The selected location is shown at the top of the form for confirmation, but it is not editable from the form itself — to change it, the user returns to the TOC and re-selects. The form has two fields:

- **Explanation of the error** — required, multi-line text.
- **Proposed correction** — optional, multi-line text.

**Rationale — location not editable from the form.** The TOC selection is the single way the location is established. Allowing edits inside the form would create two independent location-entry paths (TOC click and form text field) that could disagree, and would invite free-text locations ("see the footnote near figure 3") that the canonical TOC selection is meant to avoid. The roundtrip back to the TOC is cheap — one click — and the user has not yet written anything, so there is nothing to lose.

**Rationale — explanation required, proposed correction optional.** The explanation answers the only question the report has to answer: what is wrong. Without it the report has no content. The proposed correction is helpful when the user is confident enough to suggest one, but many valid reports come from readers who can identify a problem without knowing how to repair it — a missing definition, a contradictory claim, a broken cross-reference. Making the correction required would suppress those reports.

### 5. Reader clicks Submit

Submit opens the user's default email client with a pre-composed email:

- **To.** `errata@agentic-spec.com`
- **Subject.** `Erratum: [chapter] / [section] / [subsection]` — with the chapter, section, and subsection filled from the TOC selection. Trailing levels that were not selected are omitted from the subject.
- **Body.** Well-structured plain text containing the location (chapter / section / subsection), the explanation, and — if the user provided one — the proposed correction. Labels appear on their own lines so the email is readable in any mail client.

The site MUST NOT transmit the message or any of its contents over the network. The `mailto:` handoff is the entire submission mechanism.

**Rationale — delegated to the user's email client, not POST-ed to a server.** A server endpoint would mean the site has to (a) accept and store reader input, (b) defend that endpoint against spam, abuse, and attempts to plant PII or harmful content in a public-facing system, (c) operate a mail-sending pipeline with deliverability, retries, and bounce handling, and (d) carry a data-retention surface (errata reports as user-submitted content). Routing through the user's own email client produces the same outcome — a structured email arrives at the errata mailbox — while leaving sending, sender identity, and any retained record entirely on the user's side. The site itself remains a static page with no input-handling responsibilities.

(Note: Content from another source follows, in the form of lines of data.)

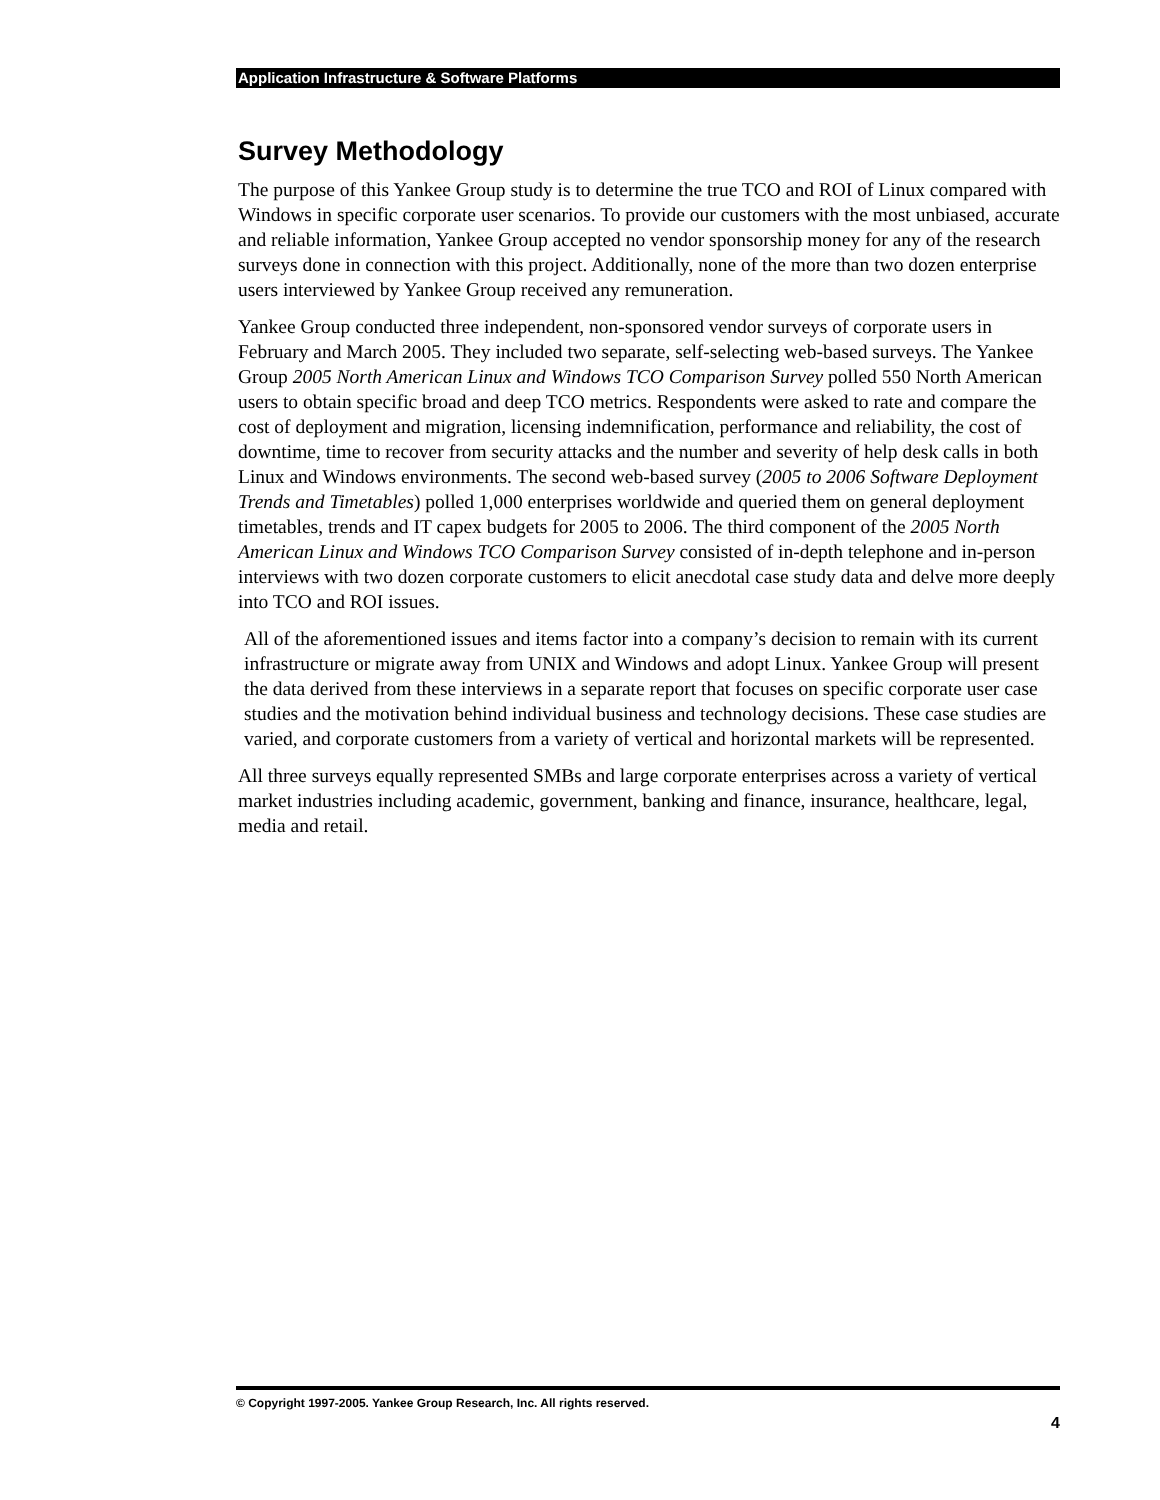Application Infrastructure & Software Platforms
Survey Methodology
The purpose of this Yankee Group study is to determine the true TCO and ROI of Linux compared with Windows in specific corporate user scenarios. To provide our customers with the most unbiased, accurate and reliable information, Yankee Group accepted no vendor sponsorship money for any of the research surveys done in connection with this project. Additionally, none of the more than two dozen enterprise users interviewed by Yankee Group received any remuneration.
Yankee Group conducted three independent, non-sponsored vendor surveys of corporate users in February and March 2005. They included two separate, self-selecting web-based surveys. The Yankee Group 2005 North American Linux and Windows TCO Comparison Survey polled 550 North American users to obtain specific broad and deep TCO metrics. Respondents were asked to rate and compare the cost of deployment and migration, licensing indemnification, performance and reliability, the cost of downtime, time to recover from security attacks and the number and severity of help desk calls in both Linux and Windows environments. The second web-based survey (2005 to 2006 Software Deployment Trends and Timetables) polled 1,000 enterprises worldwide and queried them on general deployment timetables, trends and IT capex budgets for 2005 to 2006. The third component of the 2005 North American Linux and Windows TCO Comparison Survey consisted of in-depth telephone and in-person interviews with two dozen corporate customers to elicit anecdotal case study data and delve more deeply into TCO and ROI issues.
All of the aforementioned issues and items factor into a company’s decision to remain with its current infrastructure or migrate away from UNIX and Windows and adopt Linux. Yankee Group will present the data derived from these interviews in a separate report that focuses on specific corporate user case studies and the motivation behind individual business and technology decisions. These case studies are varied, and corporate customers from a variety of vertical and horizontal markets will be represented.
All three surveys equally represented SMBs and large corporate enterprises across a variety of vertical market industries including academic, government, banking and finance, insurance, healthcare, legal, media and retail.
© Copyright 1997-2005. Yankee Group Research, Inc. All rights reserved.
4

### 6. The user reviews the composed email in their client and sends it themselves

The site has no further role. It does not see the message contents and does not retain the submission.

**Rationale.** The user's review step is a free benefit of the `mailto:` design: the user sees exactly what is about to be sent and can edit, add context, or cancel before it leaves their machine. The site's non-retention follows directly from the delegated-submission design and removes any privacy or data-handling responsibility from the site operator.